With the protests in Syria still just getting underway in the south of the nation, the US is already eying regime change. Secretary of Defense Robert Gates cited Egypt as an example and called on Syria’s army to “empower a revolution.”
Which seems like a revisionist take on what actually happened in Egypt. The military refused (largely) to massacre Egyptian protesters, but it was the protesters themselves, in massive numbers, that ousted Hosni Mubarak. The protest movement in Syria, by contrast, is still in its infancy, and it is unclear if it will reach the sort of critical mass where the army will even be faced with an Egypt-style revolution.
But as with Egypt, the protests are growing, and it is the Syrian government’s crackdowns in the south that seem to be riling people up more than anything. Shooting protesters and attacking mosques is bringing a lot of new people into the streets, and adding to the long list of grievances.
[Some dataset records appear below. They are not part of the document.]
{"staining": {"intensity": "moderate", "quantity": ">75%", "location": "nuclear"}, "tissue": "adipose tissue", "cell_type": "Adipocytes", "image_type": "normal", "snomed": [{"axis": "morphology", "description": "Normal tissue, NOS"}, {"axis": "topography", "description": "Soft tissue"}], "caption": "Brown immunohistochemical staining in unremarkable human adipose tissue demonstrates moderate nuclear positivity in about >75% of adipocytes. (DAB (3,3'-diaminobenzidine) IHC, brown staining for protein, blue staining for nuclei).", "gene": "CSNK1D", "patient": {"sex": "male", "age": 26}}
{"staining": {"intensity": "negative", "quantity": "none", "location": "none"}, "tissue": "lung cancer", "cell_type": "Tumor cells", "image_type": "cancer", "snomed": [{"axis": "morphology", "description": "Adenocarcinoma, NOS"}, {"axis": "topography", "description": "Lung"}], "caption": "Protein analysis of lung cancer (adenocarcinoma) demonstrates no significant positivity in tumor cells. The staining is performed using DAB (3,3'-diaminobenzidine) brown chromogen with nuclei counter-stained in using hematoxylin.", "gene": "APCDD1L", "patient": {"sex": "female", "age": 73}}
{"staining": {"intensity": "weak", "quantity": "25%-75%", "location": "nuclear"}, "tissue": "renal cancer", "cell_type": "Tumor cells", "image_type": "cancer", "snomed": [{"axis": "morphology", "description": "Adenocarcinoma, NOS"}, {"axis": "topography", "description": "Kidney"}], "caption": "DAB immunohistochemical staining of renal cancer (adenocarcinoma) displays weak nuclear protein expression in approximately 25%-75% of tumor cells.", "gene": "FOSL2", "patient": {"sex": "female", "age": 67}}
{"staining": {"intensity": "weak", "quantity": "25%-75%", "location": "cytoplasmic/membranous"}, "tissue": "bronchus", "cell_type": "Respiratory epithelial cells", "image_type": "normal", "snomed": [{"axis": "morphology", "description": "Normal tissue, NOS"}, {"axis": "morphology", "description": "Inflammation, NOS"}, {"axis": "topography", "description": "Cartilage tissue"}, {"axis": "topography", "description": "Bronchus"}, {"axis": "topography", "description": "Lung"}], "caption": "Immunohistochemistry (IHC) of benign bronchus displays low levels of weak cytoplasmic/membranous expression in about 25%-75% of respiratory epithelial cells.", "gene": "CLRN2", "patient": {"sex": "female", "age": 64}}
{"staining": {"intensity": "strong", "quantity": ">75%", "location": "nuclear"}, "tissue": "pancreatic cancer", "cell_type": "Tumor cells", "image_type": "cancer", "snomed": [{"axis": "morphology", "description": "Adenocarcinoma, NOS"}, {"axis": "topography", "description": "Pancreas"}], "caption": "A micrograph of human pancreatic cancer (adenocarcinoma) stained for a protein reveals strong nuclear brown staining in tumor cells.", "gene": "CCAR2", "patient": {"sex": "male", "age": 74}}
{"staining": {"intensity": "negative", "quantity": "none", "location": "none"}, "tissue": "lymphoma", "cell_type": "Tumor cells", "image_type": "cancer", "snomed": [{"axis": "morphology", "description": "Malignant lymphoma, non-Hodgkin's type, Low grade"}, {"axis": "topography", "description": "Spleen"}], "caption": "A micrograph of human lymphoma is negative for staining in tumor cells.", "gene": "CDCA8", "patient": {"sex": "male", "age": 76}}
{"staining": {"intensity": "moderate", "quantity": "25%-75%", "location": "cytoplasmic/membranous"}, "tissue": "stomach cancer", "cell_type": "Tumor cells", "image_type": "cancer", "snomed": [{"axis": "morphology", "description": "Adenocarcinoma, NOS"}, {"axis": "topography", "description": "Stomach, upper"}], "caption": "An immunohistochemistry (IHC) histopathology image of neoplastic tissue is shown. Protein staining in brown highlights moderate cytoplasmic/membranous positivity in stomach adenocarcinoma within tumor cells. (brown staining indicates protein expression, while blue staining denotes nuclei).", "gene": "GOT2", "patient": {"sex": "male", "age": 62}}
The White House, for its part, is condemning Syria for “brutal repression.” The charge appears accurate from the accounts in the southern city of Daraa, but the White House claims ring hollow amid ambivalence over similar measures in Bahrain and Yemen, key US allies in the region. Indeed, the Syrian protesters will likely want to keep a safe distance from the US, as any whiff of an American imprimatur to their uprising will give officials more excuse to use violence.